Mutations in mitochondrially encoded
tRNA genes have been described in a variety of
neurological disorders. One such mutation, the A to G transition at
nucleotide position 4336 of the mitochondrial
tRNA(Gln) gene, has been associated with both Alzheimer and
Parkinson disease. We have now performed a complete sequence analysis of all 22 mitochondrially encoded
tRNA genes in 20 cases of histologically proven
idiopathic Parkinson disease. Genomic
DNA extracted from the substantia nigra of frozen or
formalin-fixed and
paraffin-embedded brains was used for amplification by polymerase chain reaction followed by automated sequencing. Two new homoplasmic point mutations were detected in the genes for
tRNA(Thr) (15950 G/A) and
tRNA(Pro) (15965 T/C) in 1 patient each. Restriction
enzyme digestion revealed absence of the 15950 G/A mutation in 96 controls and in 40 cases of neuropathologically confirmed
Alzheimer disease. The 15965 T/C mutation was shown to be absent from 100 control subjects and 47 Alzheimer cases. In addition to the two novel mutations, six known sequence variants were detected in a total of 6 different patients in the genes for
tRNA(Asp) (G7521A, 1),
tRNA(Arg) (T10463C, 1),
tRNA(LeuCUN) (A12308G, 2), and
tRNA(Thr) (A15924G, 1; G15928A, 2), including 1 patient carrying the
tRNA(Gln) (A4336G) mutation.

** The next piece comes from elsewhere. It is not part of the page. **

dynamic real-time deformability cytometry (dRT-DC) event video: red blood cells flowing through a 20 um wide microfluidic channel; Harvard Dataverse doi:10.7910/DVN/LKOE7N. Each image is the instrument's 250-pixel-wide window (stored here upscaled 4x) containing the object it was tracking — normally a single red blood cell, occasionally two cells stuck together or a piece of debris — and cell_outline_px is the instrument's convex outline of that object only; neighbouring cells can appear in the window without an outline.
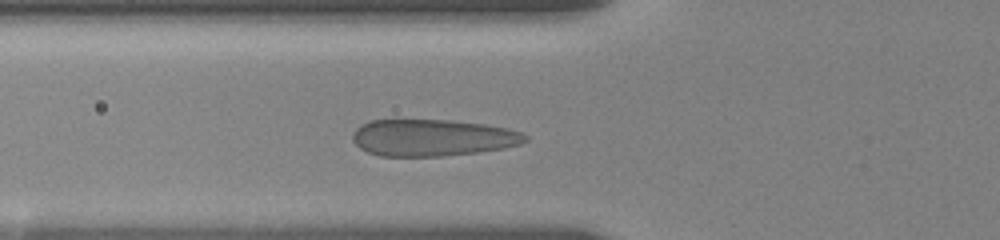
{"species": "human", "species_latin": "Homo sapiens", "temperature_condition": "room temperature", "stored_images_in_passage": 4, "camera_frame_rate_fps": 3000, "um_per_image_px": 0.085, "donor": {"sex": "female"}, "frame": {"image": 1, "passage_image": 4, "time_ms": 3.0, "image_size_px": [1000, 240], "cell_outline_px": [[528, 140], [520, 144], [504, 148], [476, 152], [440, 156], [380, 156], [368, 152], [360, 148], [352, 140], [352, 136], [356, 128], [360, 124], [372, 120], [448, 120], [484, 124], [504, 128], [520, 132], [528, 136]], "centroid_in_image_um": [36.73, 11.7], "position_along_channel_um": 89.1, "area_um2": 36.82}}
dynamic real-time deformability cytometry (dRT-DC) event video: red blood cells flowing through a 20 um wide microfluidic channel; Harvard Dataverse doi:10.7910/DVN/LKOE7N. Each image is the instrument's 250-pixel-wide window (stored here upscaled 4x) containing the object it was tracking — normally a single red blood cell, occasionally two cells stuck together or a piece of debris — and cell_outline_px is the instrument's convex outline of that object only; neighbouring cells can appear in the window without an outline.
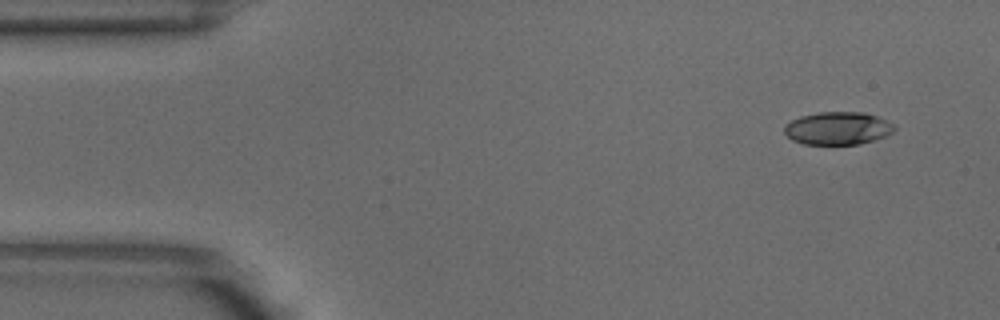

The G15950A transition affects position 70 of the aminoacyl acceptor stem of
tRNA(Thr), which has been implicated as a recognition
element for
threonyl-tRNA synthetase and, at least in some tRNAs, in the processing of primary mitochondrial transcripts. The T15965C point mutation in the mitochondrial
tRNA(Pro) gene alters position 64 of the TpsiC stem. The corresponding
nucleotide in bacterial aminoacyl-tRNAs is involved in the interaction with
elongation factor Tu. Thus, the two novel mutations are likely to be of functional relevance and could contribute to dopaminergic nerve cell death in affected individuals.